_Problem to solve_:
What are the lines from the one containing "class that keeps" through the last line of the records below? Return them exactly, leaving out pictures.

_Entries supplied_:
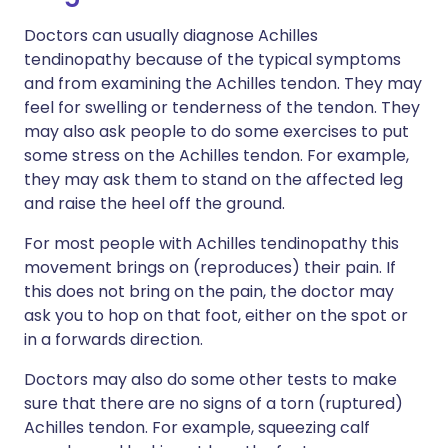
Doctors can usually diagnose Achilles
tendinopathy because of the typical symptoms
and from examining the Achilles tendon. They may
feel for swelling or tenderness of the tendon. They
may also ask people to do some exercises to put
some stress on the Achilles tendon. For example,
they may ask them to stand on the affected leg
and raise the heel off the ground.
For most people with Achilles tendinopathy this
movement brings on (reproduces) their pain. If
this does not bring on the pain, the doctor may
ask you to hop on that foot, either on the spot or
in a forwards direction.
Doctors may also do some other tests to make
sure that there are no signs of a torn (ruptured)
Achilles tendon. For example, squeezing calf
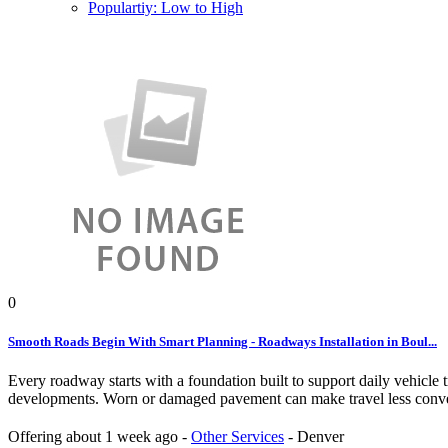
Populartiy: Low to High
0
Smooth Roads Begin With Smart Planning - Roadways Installation in Boul...
Every roadway starts with a foundation built to support daily vehicle
developments. Worn or damaged pavement can make travel less conveni
Offering
about 1 week ago
-
Other Services
-
Denver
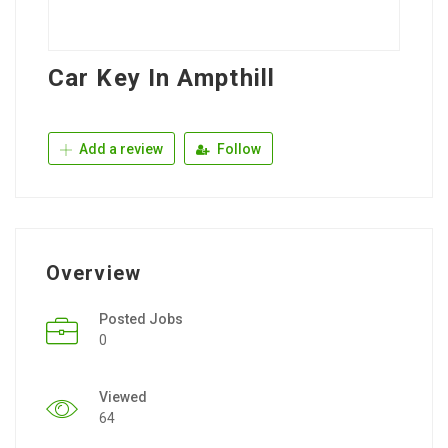
Car Key In Ampthill
Add a review
Follow
Overview
Posted Jobs
0
Viewed
64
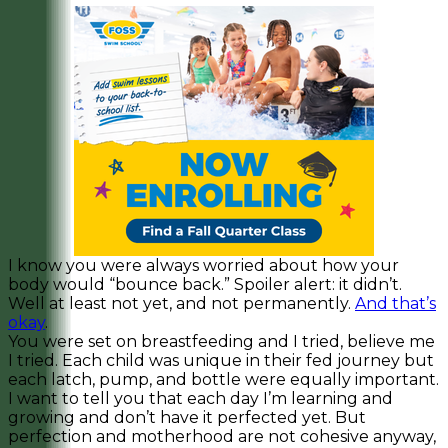
I know you were always worried about how your
body would “bounce back.” Spoiler alert: it didn’t.
Well at least not yet, and not permanently.
And that’s
okay
.
You were set on breastfeeding and I tried, believe me
I tried. Each child was unique in their fed journey but
each latch, pump, and bottle were equally important.
I want to tell you that each day I’m learning and
growing and don’t have it perfected yet. But
perfection and motherhood are not cohesive anyway,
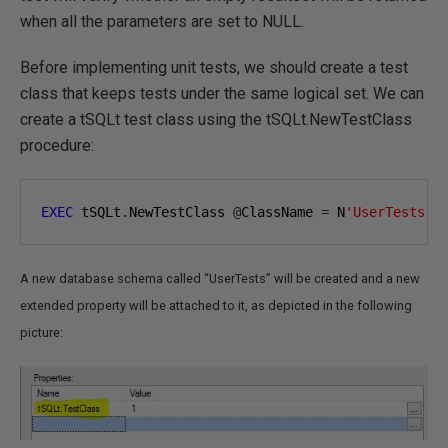
when all the parameters are set to NULL.
Before implementing unit tests, we should create a test
class that keeps tests under the same logical set. We can
create a tSQLt test class using the tSQLt.NewTestClass
procedure:
EXEC
 tSQLt
.
NewTestClass 
@
ClassName 
=
 N
'UserTests'
;
A new database schema called “UserTests” will be created and a new
extended property will be attached to it, as depicted in the following
picture:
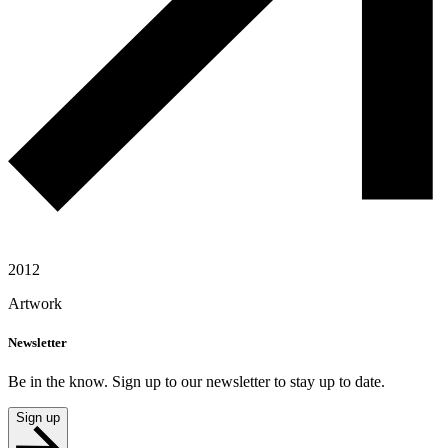
2012
Artwork
Newsletter
Be in the know. Sign up to our newsletter to stay up to date.
Sign up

_Your response_:
class that keeps tests under the same logical set. We can
create a tSQLt test class using the tSQLt.NewTestClass
procedure:
EXEC
 tSQLt
.
NewTestClass 
@
ClassName 
=
 N
'UserTests'
;
A new database schema called “UserTests” will be created and a new
extended property will be attached to it, as depicted in the following
picture:
2012
Artwork
Newsletter
Be in the know. Sign up to our newsletter to stay up to date.
Sign up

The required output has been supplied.